Whisper Web UI
Whisper Web UI is a Streamlit web application (whisper_webui.py
) and a command-line interface (whisper_cli.py
) for transcribing audio files using the Whisper Large v3 model via either the OpenAI or Groq API. It offers a user-friendly interface for uploading audio, processing it, and obtaining transcriptions quickly and efficiently.
Features
- Automatic compression for files larger than 25MB
- Support for multiple audio formats (mp3, mp4, mpeg, mpga, m4a, wav, webm)
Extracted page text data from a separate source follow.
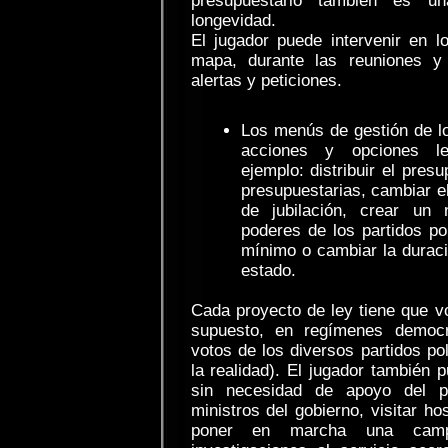
presupuestario también es u
longevidad.
El jugador puede intervenir en 
mapa, durante las reuniones y
alertas y peticiones.
Los menús de gestión de lo
acciones y opciones leg
ejemplo: distribuir el pres
presupuestarias, cambiar el
de jubilación, crear un 
poderes de los partidos pol
mínimo o cambiar la duraci
estado.
Cada proyecto de ley tiene que v
supuesto, en regímenes democ
votos de los diversos partidos pol
la realidad). El jugador también p
sin necesidad de apoyo del p
ministros del gobierno, visitar hos
poner en marcha una campa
- Transcription using Whisper Large v3 model through OpenAI, Groq, or Fal API
- Display of transcription time and results
- Option to copy transcript to clipboard
- Ability to save transcript to a file
- Both web-based and command-line interfaces
Installation
-
Clone this repository:
git clone https://github.com/yourusername/audio-transcription-app.git
cd audio-transcription-app -
Install the required dependencies:
pip install streamlit groq openai pydub pyperclip
-
Set up your API keys as environment variables:
export OPENAI_API_KEY='your_openai_api_key_here'
export GROQ_API_KEY='your_groq_api_key_here'
Usage
Streamlit Web Application (whisper_webui.py
)
-
Run the Streamlit app:
streamlit run whisper_webui.py
-
Open your web browser and navigate to the provided local URL (typically
http://localhost:8501
). -
Use the interface to upload an audio file, process it, and view the transcription results.
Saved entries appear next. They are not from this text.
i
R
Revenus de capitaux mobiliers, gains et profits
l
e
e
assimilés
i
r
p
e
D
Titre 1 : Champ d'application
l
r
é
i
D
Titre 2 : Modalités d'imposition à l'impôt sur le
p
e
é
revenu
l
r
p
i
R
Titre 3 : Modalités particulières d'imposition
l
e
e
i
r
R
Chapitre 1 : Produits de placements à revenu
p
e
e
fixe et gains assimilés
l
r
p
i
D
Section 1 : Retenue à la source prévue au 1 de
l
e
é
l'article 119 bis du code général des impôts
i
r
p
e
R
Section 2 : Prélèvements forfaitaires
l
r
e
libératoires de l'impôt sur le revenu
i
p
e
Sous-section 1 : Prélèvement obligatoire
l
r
Command-Line Interface (whisper_cli.py
)
The CLI version offers more flexibility and options for transcription. Here's how to use it:
python whisper_cli.py [-h] -i INPUT [-o OUTPUT] [--compress-only] [-c] [--api {openai,groq}]
Options:
-i INPUT
,--input INPUT
: Input audio file (required)-o OUTPUT
,--output OUTPUT
: Output filename for the transcript--compress-only
: Compress the audio file only (no transcription)-c
,--clipboard
: Copy the transcription text to the system clipboard--api {openai,groq}
: Choose API for transcription (default: openai)
Examples:
-
Transcribe an audio file using OpenAI API:
python whisper_cli.py -i input.mp3 -o transcript.txt
-
Transcribe using Groq API and copy to clipboard:
python whisper_cli.py -i input.wav --api groq -c
-
Compress an audio file without transcribing:
python whisper_cli.py -i large_file.mp3 --compress-only
Note on Fal API Usage
If using the Fal.ai API for transcription, the application uploads your audio file to tmpfiles.org. This step is necessary because the Fal API requires input files to be accessible via a public URL.
Please ensure that you have the necessary rights to upload and make your audio public. Do not use this method for sensitive recordings.
Contributing
Contributions are welcome! Please feel free to submit a Pull Request.
License
This project is released under the MIT License.